ここからは2つのケースに分けて、中退共の支給額をシミュレーションしました。退職金共済でいくらもらえるのかを把握するために、計算の仕組みや流れを確認してみてください。いずれのシミュレーションも2023年度に退職、一時金での受け取りを想定しています。
付加退職金を計算するには、各年度における基本退職金の額が必要です。そのため、まずは基本退職金から計算し、その後に付加退職金を加算する流れでシミュレーションを行います。
<基本退職金>
中小企業退職金共済事業本部の基本退職金額表(※)によると、掛金月額5,000円、納付月数60ヵ月の基本退職金は30万4,100円です。掛金総額は30万円(5,000円×120回)ですが、各年度で1.0%の予定運用利回りが加算されるため、基本退職金のほうが多くなります。
(※)参考:中小企業退職金共済事業本部「(退職金試算)基本退職金額表」)
<付加退職金>
前述の支給率の表を参考にすると、在職中に付加退職金がある年度は2021年度のみです。したがって、付加退職金は以下のように計算できます。
<付加退職金の計算>
18万円×0.0142=2,556円
<基本退職金と付加退職金の合計>
基本退職金+付加退職金=中退共の支給額
30万4,100円+2,556円=30万6,656円
次に、掛金月額と納付月数が2倍になったケースについて考えます。
<基本退職金>
基本退職金額表によると、掛金月額1万円、納付月数120ヵ月の基本退職金は126万5,600円です。
<付加退職金>
納付月数が120ヵ月のケースでは、複数の年度で付加退職金が加算されます。ひとつの式にまとめると複雑になるため、今回は各年度に分けて付加退職金を計算します。
<付加退職金の計算>
2014年度:3万6,000円×0.0182=655円
2015年度:24万円×0.0216=5,184円
2018年度:60万8,200円×0.0044=2,676円
2021年度:99万9,500円×0.0142=1万4,193円
(※記載がない年度は付加退職金の支給率が0。小数点は第一位を四捨五入。)

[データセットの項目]
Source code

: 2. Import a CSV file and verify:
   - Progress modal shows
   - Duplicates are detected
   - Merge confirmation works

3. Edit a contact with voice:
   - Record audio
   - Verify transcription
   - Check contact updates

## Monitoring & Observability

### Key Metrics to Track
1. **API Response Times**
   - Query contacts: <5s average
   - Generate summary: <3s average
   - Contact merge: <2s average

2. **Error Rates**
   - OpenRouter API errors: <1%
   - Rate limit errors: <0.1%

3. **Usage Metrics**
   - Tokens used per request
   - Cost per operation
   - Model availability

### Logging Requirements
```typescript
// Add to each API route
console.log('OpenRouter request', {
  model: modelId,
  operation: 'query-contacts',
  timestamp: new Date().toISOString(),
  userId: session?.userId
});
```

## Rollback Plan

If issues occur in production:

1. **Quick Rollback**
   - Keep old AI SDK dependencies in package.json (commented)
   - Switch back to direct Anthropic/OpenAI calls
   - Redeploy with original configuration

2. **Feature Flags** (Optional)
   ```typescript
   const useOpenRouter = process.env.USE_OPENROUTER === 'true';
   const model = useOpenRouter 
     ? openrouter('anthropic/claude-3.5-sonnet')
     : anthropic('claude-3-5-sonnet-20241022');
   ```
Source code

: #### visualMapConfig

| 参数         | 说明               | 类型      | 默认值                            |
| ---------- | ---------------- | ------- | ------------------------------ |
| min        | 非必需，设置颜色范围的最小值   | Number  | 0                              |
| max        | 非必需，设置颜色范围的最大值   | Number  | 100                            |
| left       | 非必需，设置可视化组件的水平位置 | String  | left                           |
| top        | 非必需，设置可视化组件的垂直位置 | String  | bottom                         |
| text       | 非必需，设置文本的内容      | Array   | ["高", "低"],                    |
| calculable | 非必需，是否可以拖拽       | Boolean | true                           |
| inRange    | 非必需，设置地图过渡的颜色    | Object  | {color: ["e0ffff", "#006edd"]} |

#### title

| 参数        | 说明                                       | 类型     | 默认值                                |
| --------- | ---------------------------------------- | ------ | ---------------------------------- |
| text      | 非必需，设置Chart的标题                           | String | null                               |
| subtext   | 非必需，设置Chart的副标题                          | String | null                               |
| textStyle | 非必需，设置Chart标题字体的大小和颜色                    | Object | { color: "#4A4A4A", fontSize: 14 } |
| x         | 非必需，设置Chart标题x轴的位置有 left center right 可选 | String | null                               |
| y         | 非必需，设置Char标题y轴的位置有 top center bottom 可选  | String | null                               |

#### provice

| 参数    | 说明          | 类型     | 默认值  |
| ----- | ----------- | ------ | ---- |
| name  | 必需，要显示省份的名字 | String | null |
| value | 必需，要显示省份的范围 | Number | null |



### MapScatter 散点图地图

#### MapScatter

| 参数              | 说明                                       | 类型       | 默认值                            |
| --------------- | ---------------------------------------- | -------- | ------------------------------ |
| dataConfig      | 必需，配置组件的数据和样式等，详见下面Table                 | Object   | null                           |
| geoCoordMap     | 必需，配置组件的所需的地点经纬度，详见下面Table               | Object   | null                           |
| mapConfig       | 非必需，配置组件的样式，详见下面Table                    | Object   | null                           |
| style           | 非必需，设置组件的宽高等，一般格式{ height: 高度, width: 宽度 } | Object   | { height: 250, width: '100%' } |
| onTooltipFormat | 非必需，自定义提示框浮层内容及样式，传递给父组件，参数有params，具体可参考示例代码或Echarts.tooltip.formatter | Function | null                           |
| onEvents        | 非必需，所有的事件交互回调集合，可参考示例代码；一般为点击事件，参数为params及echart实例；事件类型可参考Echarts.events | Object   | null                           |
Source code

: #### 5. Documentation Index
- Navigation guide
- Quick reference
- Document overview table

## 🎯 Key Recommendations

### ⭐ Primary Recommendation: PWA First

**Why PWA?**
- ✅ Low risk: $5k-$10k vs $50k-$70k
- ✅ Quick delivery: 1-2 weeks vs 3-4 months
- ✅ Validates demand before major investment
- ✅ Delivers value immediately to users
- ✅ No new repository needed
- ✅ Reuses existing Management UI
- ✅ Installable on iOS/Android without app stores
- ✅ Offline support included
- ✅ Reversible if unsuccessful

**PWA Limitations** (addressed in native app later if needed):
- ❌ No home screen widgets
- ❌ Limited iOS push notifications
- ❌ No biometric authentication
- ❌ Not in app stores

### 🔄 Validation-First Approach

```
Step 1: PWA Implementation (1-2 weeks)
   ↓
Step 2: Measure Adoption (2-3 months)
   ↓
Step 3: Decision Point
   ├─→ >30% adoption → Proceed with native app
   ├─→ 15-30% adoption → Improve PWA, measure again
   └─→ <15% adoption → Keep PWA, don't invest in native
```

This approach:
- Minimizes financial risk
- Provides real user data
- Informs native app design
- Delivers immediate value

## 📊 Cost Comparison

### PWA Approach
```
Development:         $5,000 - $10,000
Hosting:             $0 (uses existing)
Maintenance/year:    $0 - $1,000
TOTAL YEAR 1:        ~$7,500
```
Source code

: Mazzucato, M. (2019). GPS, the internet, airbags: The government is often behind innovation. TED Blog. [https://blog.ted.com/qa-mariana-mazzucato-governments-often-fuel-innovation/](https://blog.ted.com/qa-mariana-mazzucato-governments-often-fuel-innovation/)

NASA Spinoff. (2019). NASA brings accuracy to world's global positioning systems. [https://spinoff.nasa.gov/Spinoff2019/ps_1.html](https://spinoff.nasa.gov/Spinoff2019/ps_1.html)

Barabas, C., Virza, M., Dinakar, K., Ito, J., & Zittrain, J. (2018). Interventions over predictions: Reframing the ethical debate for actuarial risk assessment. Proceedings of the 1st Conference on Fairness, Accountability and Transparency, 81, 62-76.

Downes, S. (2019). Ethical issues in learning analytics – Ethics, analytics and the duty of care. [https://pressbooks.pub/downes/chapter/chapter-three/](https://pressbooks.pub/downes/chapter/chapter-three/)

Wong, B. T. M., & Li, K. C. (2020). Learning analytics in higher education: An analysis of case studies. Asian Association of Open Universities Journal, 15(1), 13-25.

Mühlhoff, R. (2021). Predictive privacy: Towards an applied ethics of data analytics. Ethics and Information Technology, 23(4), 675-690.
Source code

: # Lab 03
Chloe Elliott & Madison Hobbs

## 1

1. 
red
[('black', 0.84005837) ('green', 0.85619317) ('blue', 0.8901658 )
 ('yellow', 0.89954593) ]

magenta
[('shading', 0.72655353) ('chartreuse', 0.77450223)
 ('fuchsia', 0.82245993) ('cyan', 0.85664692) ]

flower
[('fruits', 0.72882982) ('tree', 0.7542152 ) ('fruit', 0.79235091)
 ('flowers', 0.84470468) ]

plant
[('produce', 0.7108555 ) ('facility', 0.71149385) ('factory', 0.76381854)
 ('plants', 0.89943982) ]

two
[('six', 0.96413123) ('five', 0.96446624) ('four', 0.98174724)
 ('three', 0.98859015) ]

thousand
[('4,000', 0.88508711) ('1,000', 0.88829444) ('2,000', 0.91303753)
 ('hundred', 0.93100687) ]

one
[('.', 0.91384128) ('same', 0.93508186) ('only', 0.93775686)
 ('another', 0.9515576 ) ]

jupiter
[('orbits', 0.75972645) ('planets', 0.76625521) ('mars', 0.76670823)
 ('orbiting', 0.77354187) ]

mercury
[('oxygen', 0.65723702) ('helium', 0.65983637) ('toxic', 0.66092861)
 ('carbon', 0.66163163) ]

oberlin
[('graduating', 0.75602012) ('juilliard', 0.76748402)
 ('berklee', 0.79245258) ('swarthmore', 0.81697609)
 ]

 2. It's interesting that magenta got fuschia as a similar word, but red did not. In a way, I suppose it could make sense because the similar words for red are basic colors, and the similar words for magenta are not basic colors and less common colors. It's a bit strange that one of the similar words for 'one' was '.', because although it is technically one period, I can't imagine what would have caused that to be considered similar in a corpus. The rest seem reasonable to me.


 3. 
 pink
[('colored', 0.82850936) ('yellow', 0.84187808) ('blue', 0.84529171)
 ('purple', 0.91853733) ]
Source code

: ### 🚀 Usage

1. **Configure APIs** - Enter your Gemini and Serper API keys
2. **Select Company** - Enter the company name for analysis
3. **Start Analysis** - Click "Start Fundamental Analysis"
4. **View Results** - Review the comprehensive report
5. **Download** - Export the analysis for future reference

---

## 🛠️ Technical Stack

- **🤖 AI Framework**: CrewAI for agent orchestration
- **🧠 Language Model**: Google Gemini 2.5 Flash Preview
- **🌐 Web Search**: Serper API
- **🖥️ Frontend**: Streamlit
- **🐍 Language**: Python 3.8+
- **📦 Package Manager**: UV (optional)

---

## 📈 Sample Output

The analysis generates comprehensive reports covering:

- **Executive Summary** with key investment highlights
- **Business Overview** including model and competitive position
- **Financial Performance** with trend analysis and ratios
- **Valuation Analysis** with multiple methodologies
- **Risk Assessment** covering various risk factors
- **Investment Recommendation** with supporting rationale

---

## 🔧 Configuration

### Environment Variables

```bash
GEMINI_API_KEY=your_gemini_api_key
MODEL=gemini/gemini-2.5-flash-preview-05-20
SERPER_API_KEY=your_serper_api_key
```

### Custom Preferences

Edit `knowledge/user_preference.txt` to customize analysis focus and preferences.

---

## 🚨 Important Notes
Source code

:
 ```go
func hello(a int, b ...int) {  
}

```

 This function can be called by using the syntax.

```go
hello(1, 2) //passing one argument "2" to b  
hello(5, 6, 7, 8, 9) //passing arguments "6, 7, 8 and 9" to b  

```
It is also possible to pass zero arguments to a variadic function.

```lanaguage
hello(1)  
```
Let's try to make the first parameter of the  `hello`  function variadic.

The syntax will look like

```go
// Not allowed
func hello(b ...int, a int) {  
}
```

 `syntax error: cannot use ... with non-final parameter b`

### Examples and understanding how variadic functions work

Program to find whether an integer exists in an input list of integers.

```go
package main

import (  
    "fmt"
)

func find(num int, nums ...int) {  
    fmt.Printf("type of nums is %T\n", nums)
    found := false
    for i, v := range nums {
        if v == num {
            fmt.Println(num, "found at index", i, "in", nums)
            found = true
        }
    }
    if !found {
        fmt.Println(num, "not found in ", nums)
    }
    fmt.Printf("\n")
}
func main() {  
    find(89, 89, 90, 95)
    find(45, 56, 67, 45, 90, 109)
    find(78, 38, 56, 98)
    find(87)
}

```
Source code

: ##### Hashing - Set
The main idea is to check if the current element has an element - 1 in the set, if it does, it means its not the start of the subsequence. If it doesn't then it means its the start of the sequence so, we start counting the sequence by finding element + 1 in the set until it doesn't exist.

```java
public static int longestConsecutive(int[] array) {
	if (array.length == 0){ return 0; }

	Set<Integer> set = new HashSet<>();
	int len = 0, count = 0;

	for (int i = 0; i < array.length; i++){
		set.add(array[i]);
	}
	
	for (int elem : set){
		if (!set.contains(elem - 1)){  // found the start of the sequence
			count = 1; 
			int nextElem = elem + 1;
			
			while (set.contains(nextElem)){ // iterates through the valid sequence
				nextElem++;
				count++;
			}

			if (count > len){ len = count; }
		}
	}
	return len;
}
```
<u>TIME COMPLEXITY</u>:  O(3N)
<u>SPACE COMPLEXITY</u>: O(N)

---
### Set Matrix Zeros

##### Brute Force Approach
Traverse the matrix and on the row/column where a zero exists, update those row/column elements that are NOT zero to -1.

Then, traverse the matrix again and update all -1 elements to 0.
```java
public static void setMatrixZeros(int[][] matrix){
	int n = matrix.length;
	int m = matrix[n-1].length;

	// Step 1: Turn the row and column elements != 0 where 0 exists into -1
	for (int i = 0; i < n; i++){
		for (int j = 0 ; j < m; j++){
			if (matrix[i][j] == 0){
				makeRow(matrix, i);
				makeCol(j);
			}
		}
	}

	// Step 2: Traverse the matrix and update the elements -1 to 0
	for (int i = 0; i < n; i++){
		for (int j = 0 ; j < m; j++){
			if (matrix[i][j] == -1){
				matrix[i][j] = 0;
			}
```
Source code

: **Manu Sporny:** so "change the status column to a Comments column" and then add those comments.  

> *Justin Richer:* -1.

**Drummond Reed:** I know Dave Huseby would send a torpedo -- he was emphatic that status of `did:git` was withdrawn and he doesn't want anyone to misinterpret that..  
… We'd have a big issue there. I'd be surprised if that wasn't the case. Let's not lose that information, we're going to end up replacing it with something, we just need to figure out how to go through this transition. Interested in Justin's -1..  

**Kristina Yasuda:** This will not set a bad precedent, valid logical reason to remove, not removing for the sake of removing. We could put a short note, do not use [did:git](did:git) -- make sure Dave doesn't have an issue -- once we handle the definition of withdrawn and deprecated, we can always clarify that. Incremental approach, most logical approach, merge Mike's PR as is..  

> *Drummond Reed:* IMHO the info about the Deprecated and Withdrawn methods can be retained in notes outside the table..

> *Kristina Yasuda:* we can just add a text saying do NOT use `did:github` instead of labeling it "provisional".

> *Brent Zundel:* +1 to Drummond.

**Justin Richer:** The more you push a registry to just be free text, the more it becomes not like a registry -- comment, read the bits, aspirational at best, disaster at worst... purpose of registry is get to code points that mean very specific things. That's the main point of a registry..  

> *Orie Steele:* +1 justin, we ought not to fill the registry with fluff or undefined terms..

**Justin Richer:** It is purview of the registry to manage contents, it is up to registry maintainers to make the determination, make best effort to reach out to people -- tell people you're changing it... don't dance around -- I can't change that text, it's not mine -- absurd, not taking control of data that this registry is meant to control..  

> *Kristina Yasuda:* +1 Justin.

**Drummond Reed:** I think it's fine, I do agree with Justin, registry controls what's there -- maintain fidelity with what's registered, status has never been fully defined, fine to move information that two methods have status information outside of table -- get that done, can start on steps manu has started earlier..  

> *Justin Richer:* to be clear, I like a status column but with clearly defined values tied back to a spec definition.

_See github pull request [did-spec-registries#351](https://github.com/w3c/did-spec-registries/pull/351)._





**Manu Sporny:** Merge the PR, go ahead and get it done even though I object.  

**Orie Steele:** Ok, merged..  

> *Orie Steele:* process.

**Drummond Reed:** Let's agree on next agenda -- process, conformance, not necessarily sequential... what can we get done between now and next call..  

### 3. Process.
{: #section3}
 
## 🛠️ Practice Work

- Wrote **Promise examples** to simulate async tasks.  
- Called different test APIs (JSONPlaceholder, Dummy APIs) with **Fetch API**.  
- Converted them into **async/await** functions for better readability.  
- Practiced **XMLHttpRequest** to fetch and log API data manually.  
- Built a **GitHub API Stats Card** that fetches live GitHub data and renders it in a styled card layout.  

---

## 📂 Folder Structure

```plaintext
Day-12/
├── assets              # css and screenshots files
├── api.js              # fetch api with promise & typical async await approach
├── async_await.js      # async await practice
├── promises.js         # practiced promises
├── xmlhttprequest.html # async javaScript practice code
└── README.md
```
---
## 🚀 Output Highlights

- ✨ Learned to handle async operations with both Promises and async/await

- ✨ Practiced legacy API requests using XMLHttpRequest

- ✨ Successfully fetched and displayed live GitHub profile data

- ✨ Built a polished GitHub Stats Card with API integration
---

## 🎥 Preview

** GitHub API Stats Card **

取り組む課題.
中退共の支給額シミュレーションを扱った抜粋について、次の1.〜3.の記述が内容と一致するかを判定してください。それぞれ「はい」か「いいえ」で答え、判断の決め手となる抜粋中の語句をそのまま引用してください。
1. シミュレーションはいずれも2023年度の退職を想定している。
2. 掛金月額5,000円、納付月数60ヵ月の基本退職金は30万円である。
3. 納付月数120ヵ月のケースでは、付加退職金をひとつの式にまとめて計算している。

課題の結果.
1. はい。「いずれのシミュレーションも2023年度に退職、一時金での受け取りを想定しています。」
2. いいえ。「掛金月額5,000円、納付月数60ヵ月の基本退職金は30万4,100円です。」
3. いいえ。「今回は各年度に分けて付加退職金を計算します。」